_DATA EXTRACTS_:
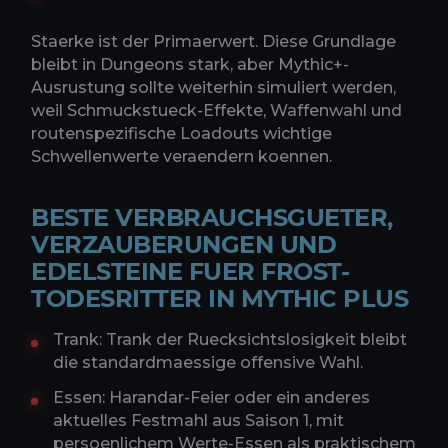
Staerke ist der Primaerwert. Diese Grundlage
bleibt in Dungeons stark, aber Mythic+-
Ausrustung sollte weiterhin simuliert werden,
weil Schmuckstueck-Effekte, Waffenwahl und
routenspezifische Loadouts wichtige
Schwellenwerte veraendern koennen.
BESTE VERBRAUCHSGUETER,
VERZAUBERUNGEN UND
EDELSTEINE FUER FROST-
TODESRITTER IN MYTHIC PLUS
Trank: Trank der Ruecksichtslosigkeit bleibt
die standardmaessige offensive Wahl.
Essen: Harandar-Feier oder ein anderes
aktuelles Festmahl aus Saison 1, mit
persoenlichem Werte-Essen als praktischem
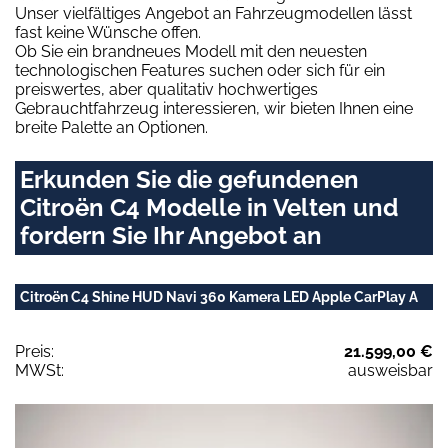
Unser vielfältiges Angebot an Fahrzeugmodellen lässt
fast keine Wünsche offen.
Ob Sie ein brandneues Modell mit den neuesten
technologischen Features suchen oder sich für ein
preiswertes, aber qualitativ hochwertiges
Gebrauchtfahrzeug interessieren, wir bieten Ihnen eine
breite Palette an Optionen.
Erkunden Sie die gefundenen
Citroën C4 Modelle in Velten und
fordern Sie Ihr Angebot an
Citroën C4 Shine HUD Navi 360 Kamera LED Apple CarPlay A
Preis:
21.599,00 €
MWSt:
ausweisbar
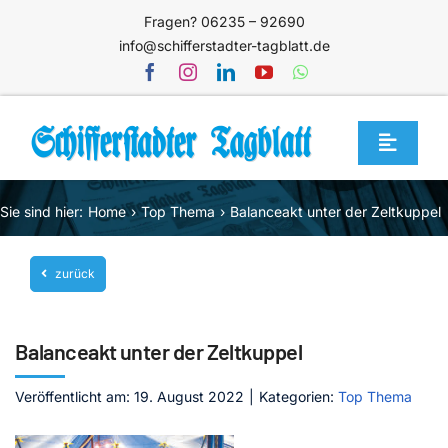
Zum
Fragen? 06235 – 92690
Inhalt
info@schifferstadter-tagblatt.de
springen
Toggle
Navigat
Home
Sie sind hier:
Home
Top Thema
Balanceakt unter der Zeltkuppel
Themen
zurück
Blog
Unternehmen
Balanceakt unter der Zeltkuppel
Service
Veröffentlicht am: 19. August 2022
|
Kategorien:
Top Thema
Mediathek
Jetzt abonnieren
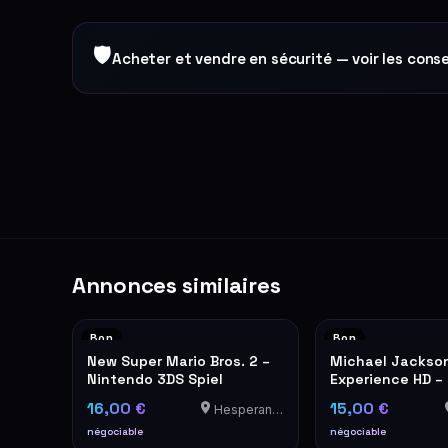
🛡
Acheter et vendre en sécurité — voir les conse
Annonces similaires
Bon
Bon
New Super Mario Bros. 2 –
Michael Jackso
Nintendo 3DS Spiel
Experience HD – 
Spiel
16,00 €
15,00 €
Hesperange
négociable
négociable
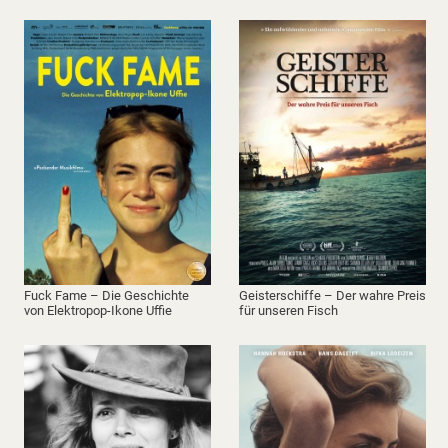
Fuck Fame – Die Geschichte
Geisterschiffe – Der wahre Preis
von Elektropop-Ikone Uffie
für unseren Fisch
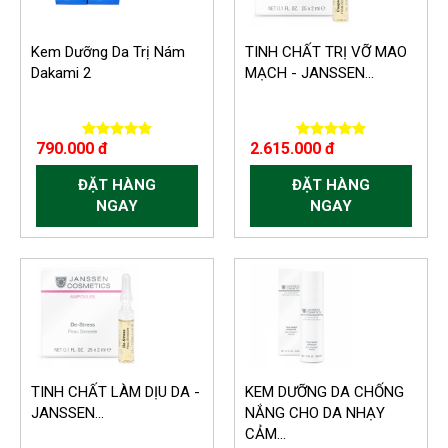
Kem Dưỡng Da Trị Nám
TINH CHẤT TRỊ VỠ MAO
Dakami 2
MẠCH - JANSSEN...
790.000 đ
2.615.000 đ
ĐẶT HÀNG
ĐẶT HÀNG
NGAY
NGAY
TINH CHẤT LÀM DỊU DA -
KEM DƯỠNG DA CHỐNG
JANSSEN...
NẮNG CHO DA NHẠY
CẢM...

_WHAT THE TASK REQUIRES_: Reproduce the text of every row above line for line, leaving out the picture markers.

_ANSWER FOR THIS EXERCISE_:
Staerke ist der Primaerwert. Diese Grundlage
bleibt in Dungeons stark, aber Mythic+-
Ausrustung sollte weiterhin simuliert werden,
weil Schmuckstueck-Effekte, Waffenwahl und
routenspezifische Loadouts wichtige
Schwellenwerte veraendern koennen.
BESTE VERBRAUCHSGUETER,
VERZAUBERUNGEN UND
EDELSTEINE FUER FROST-
TODESRITTER IN MYTHIC PLUS
Trank: Trank der Ruecksichtslosigkeit bleibt
die standardmaessige offensive Wahl.
Essen: Harandar-Feier oder ein anderes
aktuelles Festmahl aus Saison 1, mit
persoenlichem Werte-Essen als praktischem
Unser vielfältiges Angebot an Fahrzeugmodellen lässt
fast keine Wünsche offen.
Ob Sie ein brandneues Modell mit den neuesten
technologischen Features suchen oder sich für ein
preiswertes, aber qualitativ hochwertiges
Gebrauchtfahrzeug interessieren, wir bieten Ihnen eine
breite Palette an Optionen.
Erkunden Sie die gefundenen
Citroën C4 Modelle in Velten und
fordern Sie Ihr Angebot an
Citroën C4 Shine HUD Navi 360 Kamera LED Apple CarPlay A
Preis:
21.599,00 €
MWSt:
ausweisbar
Zum
Fragen? 06235 – 92690
Inhalt
info@schifferstadter-tagblatt.de
springen
Toggle
Navigat
Home
Sie sind hier:
Home
Top Thema
Balanceakt unter der Zeltkuppel
Themen
zurück
Blog
Unternehmen
Balanceakt unter der Zeltkuppel
Service
Veröffentlicht am: 19. August 2022
|
Kategorien:
Top Thema
Mediathek
Jetzt abonnieren
🛡
Acheter et vendre en sécurité — voir les conse
Annonces similaires
Bon
Bon
New Super Mario Bros. 2 –
Michael Jackso
Nintendo 3DS Spiel
Experience HD – 
Spiel
16,00 €
15,00 €
Hesperange
négociable
négociable
Fuck Fame – Die Geschichte
Geisterschiffe – Der wahre Preis
von Elektropop-Ikone Uffie
für unseren Fisch
Kem Dưỡng Da Trị Nám
TINH CHẤT TRỊ VỠ MAO
Dakami 2
MẠCH - JANSSEN...
790.000 đ
2.615.000 đ
ĐẶT HÀNG
ĐẶT HÀNG
NGAY
NGAY
TINH CHẤT LÀM DỊU DA -
KEM DƯỠNG DA CHỐNG
JANSSEN...
NẮNG CHO DA NHẠY
CẢM...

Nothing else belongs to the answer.